My acrylic has finally arrived and I am nearly ready to drill my diy spray bars.

3 sections of JBL spray bar has 27 2mm holes. That makes a combined area of 84.8 mm2.

The internal cross sectional area of the 16/22mm pipe is 201.1mm2.

The reason I am confused is that I have heard people say that the combined area of all holes should = cross sectional area of hose. So what should I do? Having just tested the filter out in the bath with the 3 section spraybar it pushed water out at least a foot horizontally before dropping off.

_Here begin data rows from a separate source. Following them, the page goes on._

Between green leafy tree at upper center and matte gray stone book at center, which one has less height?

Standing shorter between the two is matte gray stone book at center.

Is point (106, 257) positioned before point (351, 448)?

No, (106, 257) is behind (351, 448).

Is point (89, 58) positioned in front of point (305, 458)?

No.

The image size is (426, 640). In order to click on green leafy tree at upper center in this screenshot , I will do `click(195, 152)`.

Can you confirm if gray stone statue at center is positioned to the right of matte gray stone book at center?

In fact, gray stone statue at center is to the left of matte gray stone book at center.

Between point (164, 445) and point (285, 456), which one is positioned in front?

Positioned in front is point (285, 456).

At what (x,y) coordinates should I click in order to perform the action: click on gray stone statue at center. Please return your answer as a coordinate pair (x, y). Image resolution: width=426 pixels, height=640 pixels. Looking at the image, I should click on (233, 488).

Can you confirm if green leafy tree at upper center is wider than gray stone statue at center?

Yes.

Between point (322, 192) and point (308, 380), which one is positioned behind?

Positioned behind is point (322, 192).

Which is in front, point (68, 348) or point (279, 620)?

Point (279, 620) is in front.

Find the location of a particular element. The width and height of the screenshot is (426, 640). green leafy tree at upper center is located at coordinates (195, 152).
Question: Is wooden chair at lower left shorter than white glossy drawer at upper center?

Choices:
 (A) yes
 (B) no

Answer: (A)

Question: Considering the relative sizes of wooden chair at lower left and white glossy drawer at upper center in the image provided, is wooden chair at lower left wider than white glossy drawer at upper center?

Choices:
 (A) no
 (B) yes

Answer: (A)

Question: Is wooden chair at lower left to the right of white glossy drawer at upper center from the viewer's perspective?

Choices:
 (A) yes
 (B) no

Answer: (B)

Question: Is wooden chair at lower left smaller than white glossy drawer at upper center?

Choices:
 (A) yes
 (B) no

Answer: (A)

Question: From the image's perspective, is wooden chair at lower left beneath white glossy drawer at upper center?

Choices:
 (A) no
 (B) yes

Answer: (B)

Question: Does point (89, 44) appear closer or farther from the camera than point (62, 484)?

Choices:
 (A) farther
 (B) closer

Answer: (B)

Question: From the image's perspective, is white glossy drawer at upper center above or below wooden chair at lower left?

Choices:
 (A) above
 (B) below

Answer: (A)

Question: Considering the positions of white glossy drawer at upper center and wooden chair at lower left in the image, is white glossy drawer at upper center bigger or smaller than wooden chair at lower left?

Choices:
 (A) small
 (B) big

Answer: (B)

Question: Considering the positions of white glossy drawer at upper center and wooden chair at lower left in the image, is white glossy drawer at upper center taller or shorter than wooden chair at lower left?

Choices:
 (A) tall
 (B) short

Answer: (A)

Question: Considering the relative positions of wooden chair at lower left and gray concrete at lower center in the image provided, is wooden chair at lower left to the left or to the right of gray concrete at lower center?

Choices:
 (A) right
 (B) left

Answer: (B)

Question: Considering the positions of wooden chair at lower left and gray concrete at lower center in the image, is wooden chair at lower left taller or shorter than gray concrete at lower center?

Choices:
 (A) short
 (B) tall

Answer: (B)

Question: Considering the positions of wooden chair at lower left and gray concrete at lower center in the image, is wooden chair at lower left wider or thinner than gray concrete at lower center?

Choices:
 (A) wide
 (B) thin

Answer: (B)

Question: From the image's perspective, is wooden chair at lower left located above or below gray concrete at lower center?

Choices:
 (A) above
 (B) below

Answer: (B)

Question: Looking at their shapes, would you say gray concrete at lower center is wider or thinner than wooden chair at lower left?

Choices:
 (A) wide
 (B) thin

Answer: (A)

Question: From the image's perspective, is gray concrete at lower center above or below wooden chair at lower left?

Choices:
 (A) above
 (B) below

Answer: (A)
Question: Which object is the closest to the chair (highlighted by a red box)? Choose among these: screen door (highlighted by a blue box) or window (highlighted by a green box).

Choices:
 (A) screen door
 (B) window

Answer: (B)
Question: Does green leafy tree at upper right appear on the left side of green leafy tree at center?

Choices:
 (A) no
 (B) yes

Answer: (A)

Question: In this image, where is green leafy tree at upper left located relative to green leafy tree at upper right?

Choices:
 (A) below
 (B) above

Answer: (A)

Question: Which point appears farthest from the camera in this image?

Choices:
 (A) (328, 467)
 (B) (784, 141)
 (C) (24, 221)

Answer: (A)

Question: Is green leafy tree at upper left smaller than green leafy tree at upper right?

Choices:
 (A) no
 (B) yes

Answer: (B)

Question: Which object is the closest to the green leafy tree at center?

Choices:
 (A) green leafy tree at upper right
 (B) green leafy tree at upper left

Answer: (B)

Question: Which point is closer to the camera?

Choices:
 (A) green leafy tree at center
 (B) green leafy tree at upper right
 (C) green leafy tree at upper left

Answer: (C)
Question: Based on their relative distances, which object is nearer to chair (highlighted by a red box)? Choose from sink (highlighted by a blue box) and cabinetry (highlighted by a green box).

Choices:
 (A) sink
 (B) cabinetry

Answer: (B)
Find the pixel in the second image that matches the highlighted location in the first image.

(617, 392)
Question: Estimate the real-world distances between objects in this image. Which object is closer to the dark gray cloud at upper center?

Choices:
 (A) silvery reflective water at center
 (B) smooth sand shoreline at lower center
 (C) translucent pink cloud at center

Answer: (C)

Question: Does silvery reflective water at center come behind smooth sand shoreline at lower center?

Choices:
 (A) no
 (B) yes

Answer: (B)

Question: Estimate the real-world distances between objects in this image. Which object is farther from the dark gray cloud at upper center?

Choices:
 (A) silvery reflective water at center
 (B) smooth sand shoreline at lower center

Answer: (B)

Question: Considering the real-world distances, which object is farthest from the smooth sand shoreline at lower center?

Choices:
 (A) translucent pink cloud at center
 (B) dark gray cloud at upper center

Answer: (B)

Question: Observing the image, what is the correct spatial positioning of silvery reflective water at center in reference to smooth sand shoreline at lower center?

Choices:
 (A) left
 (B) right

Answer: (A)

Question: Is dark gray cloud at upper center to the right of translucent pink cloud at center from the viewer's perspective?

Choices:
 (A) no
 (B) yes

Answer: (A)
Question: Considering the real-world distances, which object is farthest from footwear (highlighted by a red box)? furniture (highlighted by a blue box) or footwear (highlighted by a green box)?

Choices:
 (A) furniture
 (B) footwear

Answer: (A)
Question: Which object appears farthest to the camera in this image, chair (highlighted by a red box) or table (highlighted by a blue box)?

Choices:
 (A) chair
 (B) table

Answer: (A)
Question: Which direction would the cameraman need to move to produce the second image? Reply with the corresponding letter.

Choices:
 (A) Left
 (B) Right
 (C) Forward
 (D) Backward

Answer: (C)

It's 16/22mm pipe, 1400lph rated JBL filter on a 70cm spray bar for 180L tank.


----------



## Andy Thurston (1 Dec 2014)

I'd try making the holes in the jbl spray bar bigger 2.5mm to try it. Then if it works drill the same number/size of holes in your acrylic, evenly spaced along the length of acrylic
And i would check your calcs for your existing spraybar
I get 266.479 mm2 for the existing spraybar
And 631.654mm2 for the 16/22 pipe
And 355.30 mm2 for the i/d of the acrylic assuming its 12mm i/d


----------



## Jose (1 Dec 2014)

Holes area=85 mm2
tube section=201
you want this values to be the same more or less so that you dont lose any energy from the pump in compression of the water. If you have less area in the holes of the pipe the flow will travel faster(the mass of water that goes through the pipe and the holes is the same but the speed isnt unless the the area is the same). normally you want the most flow and this is achieved if you have the minimum resistance between the water and the hose. Less holes mean less surface for the water to travel through and of course more resistance/friction between water and plastic of tube. Ideally you want just a slight preassure so that the water travels to the end of the spraybar, so its better to underestimate the holes by a few.


----------



## Crossocheilus (1 Dec 2014)

So should I just copy the jbl spray bar? Or is there a better configuration?


----------



## Jose (1 Dec 2014)

Open as many holes as you need to make both surfaces the same. But try to stay on the lower side because of what I said before.


----------